_Text for analysis_

···

Weaker currency can also stimulate the local market because people are forced to import less and consume more domestically.
For instance, tell me why the interior designer said a coffee table is 3 million naira because she has to import it. Well, why are you importing a coffee table, madam designer? You don’t have carpenters in Nigeria? Don’t be delulu.
In short, the depreciation of a country’s currency could be a plus for those exporting. But fairly, it makes life more difficult for those importing—because their purchasing power abroad is reduced.
Talking Of Purchasing Power…
In reality, whether the rate is 100 or 1000 shouldn’t make much difference. The true indicator is the purchasing power.
For instance, Ghana removed 4 digits from their currency in 2007. Such that, if your salary was 300,000 cedis, it became 30 cedis; if a TV was 50,000 cedis, it became 5 cedis; and if the USD exchange rate was 90,000 cedis, it became 9 cedis. Different figures, same purchasing power. It was a shift in mindset more than anything else.
Now, imagine if the Nigerian government decided to remove two zeros from the Naira today. A salary of 300,000 Naira would become 3,000 Naira, and a bottle of coke priced at 300 Naira would now cost 3 Naira. The dollar exchange rate would appear more favourable at 11 Naira per Dollar. But, in reality, it wouldn't change anything, because the purchasing power is still the same.
Meaning, the core issue isn't the number of zeros but our economic reality. We might feel better with fewer zeros on our currency, but it still won't address the fundamental problems.
The Fundamental Problems: Why Naira is Always Falling…
The Naira keeps falling, like raindrops from my eyes and teardrops from the sky.
This time last year, it was 700/$. Today, it’s 1175/$.
It prompts any reasonable human (or huwoman, in case you’re a feminist), to wonder, why is this currency always falling?

···

_Material shown_
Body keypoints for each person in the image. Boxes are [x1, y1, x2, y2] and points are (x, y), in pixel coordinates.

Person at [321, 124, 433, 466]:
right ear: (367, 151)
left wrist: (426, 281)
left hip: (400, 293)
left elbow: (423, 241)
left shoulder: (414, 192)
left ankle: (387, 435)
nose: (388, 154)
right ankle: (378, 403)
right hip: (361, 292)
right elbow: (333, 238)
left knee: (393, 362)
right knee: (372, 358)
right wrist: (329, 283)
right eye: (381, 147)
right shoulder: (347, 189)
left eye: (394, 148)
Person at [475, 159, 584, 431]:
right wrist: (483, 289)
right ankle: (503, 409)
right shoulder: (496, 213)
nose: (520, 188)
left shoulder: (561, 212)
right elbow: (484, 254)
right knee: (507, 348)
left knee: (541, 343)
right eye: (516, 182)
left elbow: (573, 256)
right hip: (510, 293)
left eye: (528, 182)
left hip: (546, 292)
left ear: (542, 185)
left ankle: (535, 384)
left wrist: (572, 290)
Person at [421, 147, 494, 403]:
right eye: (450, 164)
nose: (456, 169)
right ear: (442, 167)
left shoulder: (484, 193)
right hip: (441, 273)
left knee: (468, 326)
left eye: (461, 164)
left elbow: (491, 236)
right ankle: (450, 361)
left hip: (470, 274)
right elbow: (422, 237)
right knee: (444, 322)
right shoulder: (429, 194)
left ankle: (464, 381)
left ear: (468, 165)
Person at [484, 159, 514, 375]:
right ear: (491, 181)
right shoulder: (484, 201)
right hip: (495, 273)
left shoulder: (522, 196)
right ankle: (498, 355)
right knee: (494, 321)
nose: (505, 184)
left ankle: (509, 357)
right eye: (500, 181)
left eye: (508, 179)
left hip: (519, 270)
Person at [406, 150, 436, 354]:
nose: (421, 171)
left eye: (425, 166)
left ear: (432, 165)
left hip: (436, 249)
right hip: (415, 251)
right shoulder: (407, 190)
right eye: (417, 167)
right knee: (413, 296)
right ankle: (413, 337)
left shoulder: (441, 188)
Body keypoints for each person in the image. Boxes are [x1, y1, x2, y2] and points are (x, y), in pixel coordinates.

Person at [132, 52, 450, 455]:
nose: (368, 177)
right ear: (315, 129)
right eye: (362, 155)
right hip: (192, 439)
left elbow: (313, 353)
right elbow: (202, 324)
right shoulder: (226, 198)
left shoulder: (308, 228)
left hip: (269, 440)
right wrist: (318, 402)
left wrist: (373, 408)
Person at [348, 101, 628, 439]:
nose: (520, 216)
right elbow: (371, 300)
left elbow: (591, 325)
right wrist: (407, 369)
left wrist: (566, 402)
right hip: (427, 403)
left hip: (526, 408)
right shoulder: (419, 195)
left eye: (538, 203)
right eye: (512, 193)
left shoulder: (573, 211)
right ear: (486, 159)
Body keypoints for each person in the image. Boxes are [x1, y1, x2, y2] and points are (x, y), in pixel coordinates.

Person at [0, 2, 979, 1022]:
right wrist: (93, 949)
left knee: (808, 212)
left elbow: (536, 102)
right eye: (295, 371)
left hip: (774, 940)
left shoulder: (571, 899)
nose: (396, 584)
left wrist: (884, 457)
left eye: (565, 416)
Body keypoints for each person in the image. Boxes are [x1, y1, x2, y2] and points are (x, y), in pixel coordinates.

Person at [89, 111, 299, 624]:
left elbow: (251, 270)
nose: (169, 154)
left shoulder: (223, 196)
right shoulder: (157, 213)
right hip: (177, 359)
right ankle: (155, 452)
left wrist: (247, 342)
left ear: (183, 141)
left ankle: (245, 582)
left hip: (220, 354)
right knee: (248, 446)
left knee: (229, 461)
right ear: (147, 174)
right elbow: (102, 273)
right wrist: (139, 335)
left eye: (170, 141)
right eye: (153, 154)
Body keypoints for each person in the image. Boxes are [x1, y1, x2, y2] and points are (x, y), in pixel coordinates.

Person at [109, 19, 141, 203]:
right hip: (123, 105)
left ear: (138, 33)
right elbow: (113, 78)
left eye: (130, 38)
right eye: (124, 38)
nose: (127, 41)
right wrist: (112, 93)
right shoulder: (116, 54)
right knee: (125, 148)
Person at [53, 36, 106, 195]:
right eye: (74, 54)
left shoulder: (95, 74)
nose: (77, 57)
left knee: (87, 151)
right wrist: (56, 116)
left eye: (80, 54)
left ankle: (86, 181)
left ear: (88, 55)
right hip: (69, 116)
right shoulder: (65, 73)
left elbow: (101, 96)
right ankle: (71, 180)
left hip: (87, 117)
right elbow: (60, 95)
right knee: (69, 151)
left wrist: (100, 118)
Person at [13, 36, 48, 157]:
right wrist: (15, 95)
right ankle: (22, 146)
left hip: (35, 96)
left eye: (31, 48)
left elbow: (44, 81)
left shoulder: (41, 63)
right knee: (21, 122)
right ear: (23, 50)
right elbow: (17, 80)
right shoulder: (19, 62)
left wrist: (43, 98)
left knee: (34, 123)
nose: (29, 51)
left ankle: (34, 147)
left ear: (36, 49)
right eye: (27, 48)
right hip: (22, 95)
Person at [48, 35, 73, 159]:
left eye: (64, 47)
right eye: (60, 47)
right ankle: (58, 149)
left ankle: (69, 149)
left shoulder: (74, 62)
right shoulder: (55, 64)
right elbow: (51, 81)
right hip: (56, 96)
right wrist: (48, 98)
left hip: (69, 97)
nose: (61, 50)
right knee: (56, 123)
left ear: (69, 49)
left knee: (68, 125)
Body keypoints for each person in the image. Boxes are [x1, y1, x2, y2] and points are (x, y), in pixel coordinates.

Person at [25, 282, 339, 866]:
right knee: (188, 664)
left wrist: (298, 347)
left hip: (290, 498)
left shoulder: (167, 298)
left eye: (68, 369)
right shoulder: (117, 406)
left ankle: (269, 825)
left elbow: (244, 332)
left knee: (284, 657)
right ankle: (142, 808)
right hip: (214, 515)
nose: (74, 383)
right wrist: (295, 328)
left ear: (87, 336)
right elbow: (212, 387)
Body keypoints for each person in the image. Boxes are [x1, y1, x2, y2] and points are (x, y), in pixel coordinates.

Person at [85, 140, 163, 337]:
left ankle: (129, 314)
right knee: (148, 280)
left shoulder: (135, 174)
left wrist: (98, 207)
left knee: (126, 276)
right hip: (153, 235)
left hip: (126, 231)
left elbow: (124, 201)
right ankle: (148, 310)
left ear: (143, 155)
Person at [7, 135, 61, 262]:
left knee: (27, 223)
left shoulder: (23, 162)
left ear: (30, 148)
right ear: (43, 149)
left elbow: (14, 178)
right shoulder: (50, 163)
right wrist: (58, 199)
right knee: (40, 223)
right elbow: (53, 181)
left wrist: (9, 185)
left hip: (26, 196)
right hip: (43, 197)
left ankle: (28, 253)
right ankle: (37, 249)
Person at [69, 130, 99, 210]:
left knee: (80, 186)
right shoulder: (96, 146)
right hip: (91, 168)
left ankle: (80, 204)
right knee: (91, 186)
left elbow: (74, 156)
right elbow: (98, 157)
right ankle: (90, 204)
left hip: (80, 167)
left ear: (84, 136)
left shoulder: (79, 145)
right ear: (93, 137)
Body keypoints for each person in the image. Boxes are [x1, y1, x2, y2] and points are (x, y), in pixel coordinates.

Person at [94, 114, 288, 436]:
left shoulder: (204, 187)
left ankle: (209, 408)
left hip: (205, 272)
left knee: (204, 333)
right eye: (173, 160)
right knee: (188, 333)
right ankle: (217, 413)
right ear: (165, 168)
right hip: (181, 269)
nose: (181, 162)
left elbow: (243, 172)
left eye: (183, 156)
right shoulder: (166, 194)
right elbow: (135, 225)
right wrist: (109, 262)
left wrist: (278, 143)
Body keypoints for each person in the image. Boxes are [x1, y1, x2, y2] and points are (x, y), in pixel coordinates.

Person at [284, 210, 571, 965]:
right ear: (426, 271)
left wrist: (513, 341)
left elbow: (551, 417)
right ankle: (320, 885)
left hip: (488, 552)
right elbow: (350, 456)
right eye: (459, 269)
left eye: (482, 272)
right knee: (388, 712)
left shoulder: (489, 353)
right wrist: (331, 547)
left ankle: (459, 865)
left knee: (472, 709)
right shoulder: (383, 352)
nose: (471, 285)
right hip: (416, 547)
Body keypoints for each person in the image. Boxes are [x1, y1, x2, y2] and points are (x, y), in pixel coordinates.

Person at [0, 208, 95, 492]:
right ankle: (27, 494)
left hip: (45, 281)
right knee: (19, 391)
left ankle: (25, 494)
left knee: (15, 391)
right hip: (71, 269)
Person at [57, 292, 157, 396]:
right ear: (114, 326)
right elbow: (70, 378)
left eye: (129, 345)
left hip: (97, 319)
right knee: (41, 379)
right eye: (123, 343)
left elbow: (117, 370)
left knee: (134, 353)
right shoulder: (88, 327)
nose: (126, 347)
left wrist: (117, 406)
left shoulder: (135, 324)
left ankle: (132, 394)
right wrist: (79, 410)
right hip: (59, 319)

···

_Assigned task 1_
From the text on the falling Naira, return the passage starting with "The Fundamental Problems: Why" and going on through "currency always falling?".
_Assigned task 2_
Write the next part of the text on the falling Naira, picking up after its last sentence.
The entries have no role in this work.

_Answer 1_
The Fundamental Problems: Why Naira is Always Falling…
The Naira keeps falling, like raindrops from my eyes and teardrops from the sky.
This time last year, it was 700/$. Today, it’s 1175/$.
It prompts any reasonable human (or huwoman, in case you’re a feminist), to wonder, why is this currency always falling?

_Answer 2_
Well, it all comes down to the simple law of supply and demand. If the demand for dollars exceeds the supply, it impacts the exchange rate.
Previously, we had a fixed rate, meaning the Central Bank of Nigeria (CBN) had the burden of maintaining an official rate; we called it CBN Rate, which is why we had different rates from CBN and the black market. But people demanded more dollars than CBN could provide, so getting dollars from CBN was an annoying process, so we resorted to the black market, which drove up the black market rate.
Also, when CBN realised they didn’t have enough reserves to meet the demands and maintain the official rate seamlessly, they devalued the Naira and drove up the official rates, which was still far less than the black market rate.
At some point, CBN’s failure to provide as much foreign exchange for businesses started becoming more evident.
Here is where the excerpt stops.